Don't know if the other stations have coverage, local CBS affiliate didn't have anything immediately available and didn't spend a whole lot of time looking for Fox or UPN stations.

David

Darin Chappell
04-15-2004, 03:15 PM
If you recall, the other incident I cited above was covered in much the same way by the local news affiliates. So, the only thing I can draw from that is that it may true that the report was made, but that it may not be true that the event happened as described. Does that make any sense at all???

To be honest, I would be a whole lot more willing to accept this story as plausible if it hadn't been a relative that killed the snake in question. If another shopper, a stranger to the bitten man, had seen or killed the snake, then there would have been an added layer of credibility here.
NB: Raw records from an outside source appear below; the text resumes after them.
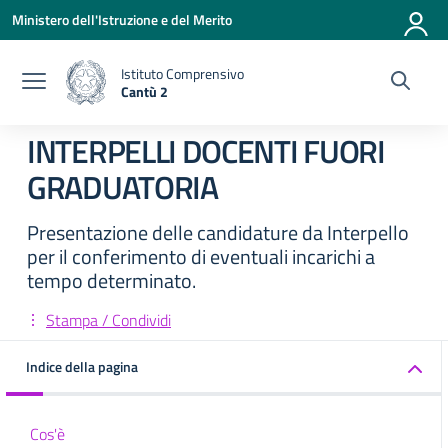
Vai ai contenuti
Vai al menu di navigazione
Vai al footer
Ministero dell'Istruzione e del Merito
Istituto Comprensivo
Cantù 2
— Visita la pagina iniziale della scuola
INTERPELLI DOCENTI FUORI
GRADUATORIA
Presentazione delle candidature da Interpello
per il conferimento di eventuali incarichi a
tempo determinato.
Stampa / Condividi
Indice della pagina
Cos'è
It may very well have occurred exactly as described, but I find it a bit difficult to believe, given how ticked off an EDB would have been as the store employees were unloading the trees in the first place. Even if one of THEM did not get bitten, I can't believe there was no rattling going on as those trees were set up into place.

Who knows . . .?

pitbulllady
04-15-2004, 06:47 PM
First of all, what was an EDB doing in a TREE? They aren't generally very arboreal snakes. While they have some climbing ability, those little trees they sell at Lowe's aren't thick, and this time of year, are mostly devoid of foliage anyway, so it would be pretty hard to conceal even a neonate EDB! Second, I didn't know that Eastern Diamondbacks were native to TENNESSEE, where the trees came from, either-I can find no information which included TN as part of their range. Timbers, yes, EDB's, no. This just sounds suspicially like the old Urban Legends I used to hear while growing up, of somebody being bitten by a rattlesnake while sifting through butterbeans(or peas...or collards...or some other veggies)in a well-known supermarket chain, AND the one about kids getting bitten and dying after playing the ball pits at some fast-food restaurant. The similar tale of a snake bite at Wal-Mart makes it even more suspect.